D'après le message de forum, qu'a trouvé la commande grep lancée à plusieurs reprises par son auteur ?

**** Bloc de texte ****

Concernant le .config, oui il correspond bien? J'ai d'ailleurs plusieurs fois fais 1 "grep 2.6.30-r1 /usr/src/linux-*/*" ,mais il ne trouve aucune correspondance.

Concernant la dernière version des drivers, cela reste identique..Comme précisé dans mon 1er post ce soucis est présent avec chaque versions...

@GentooUser@Clubic 

Je viens de faire ce que tu proposes. Pour le emerge -C , la version du kernel incriminée n'est pas présente  sur mon système.

Pour ta 2è proposition, voilà ce que j'ai comme résultat:

erreur

Visiblement ça semble plus correct, mais ça coince au niveau d'un patch, d'après ce que je comprends.

En tout cas merci pour vos propositions. Là je dois partir, je reviens ce soir afin que l'on puisse résoudre enfin ce soucis. Car avec la commande de GentooUser@Clubic j'ai l'impression que la solution n'est plus très loin ^^   :Wink: 

Merci @ vous, bonne journée ensoleillée et @ ce soir.

**** Lignes affichées ****

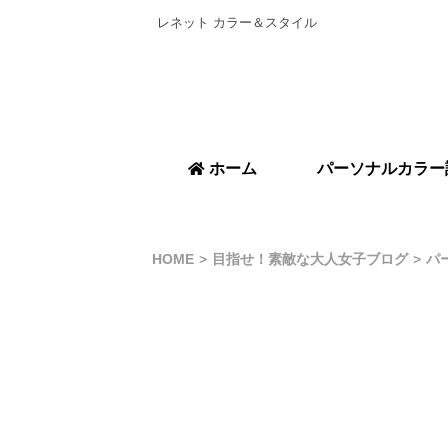
レネット カラー＆スタイル
ホーム
パーソナルカラー
HOME
目指せ！素敵な大人女子ブログ
パ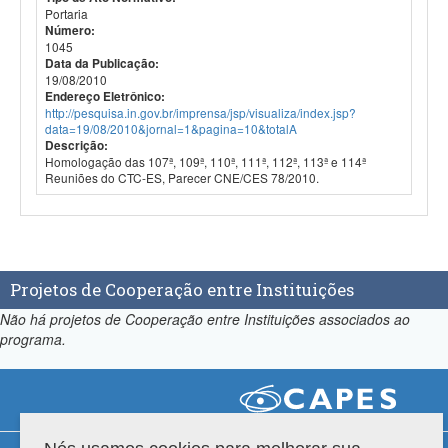
Portaria
Número:
1045
Data da Publicação:
19/08/2010
Endereço Eletrônico:
http://pesquisa.in.gov.br/imprensa/jsp/visualiza/index.jsp?
data=19/08/2010&jornal=1&pagina=10&totalA
Descrição:
Homologação das 107ª, 109ª, 110ª, 111ª, 112ª, 113ª e 114ª
Reuniões do CTC-ES, Parecer CNE/CES 78/2010.
Projetos de Cooperação entre Instituições
Não há projetos de Cooperação entre Instituições associados ao
programa.
Compatibilidade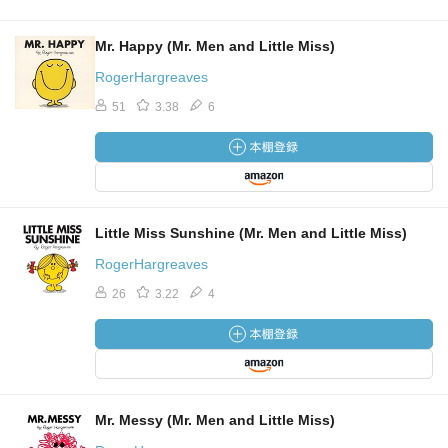
Mr. Happy (Mr. Men and Little Miss)
RogerHargreaves
51
3.38
6
Little Miss Sunshine (Mr. Men and Little Miss)
RogerHargreaves
26
3.22
4
Mr. Messy (Mr. Men and Little Miss)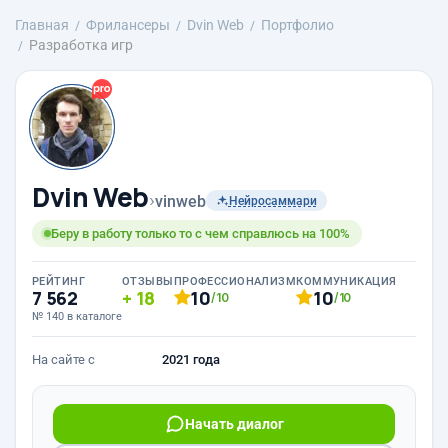
Главная
Фрилансеры
Dvin Web
Портфолио
Разработка игр
Dvin Web
›
vinweb
Нейросаммари
Беру в работу только то с чем справлюсь на 100%
РЕЙТИНГ
ОТЗЫВЫ
ПРОФЕССИОНАЛИЗМ
КОММУНИКАЦИЯ
7 562
18
10
10
/10
/10
№ 140 в каталоге
На сайте с
2021 года
Начать диалог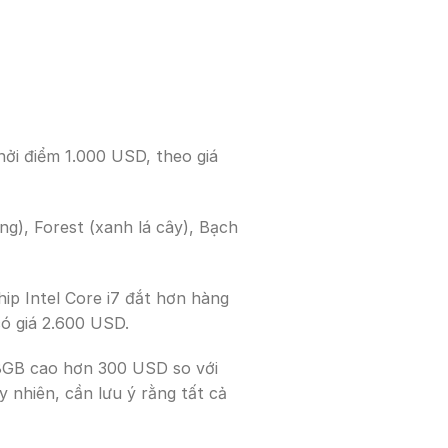
ởi điểm 1.000 USD, theo giá
g), Forest (xanh lá cây), Bạch
ip Intel Core i7 đắt hơn hàng
ó giá 2.600 USD.
28GB cao hơn 300 USD so với
 nhiên, cần lưu ý rằng tất cả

****

» Réponse
Elle n'a trouvé aucune correspondance.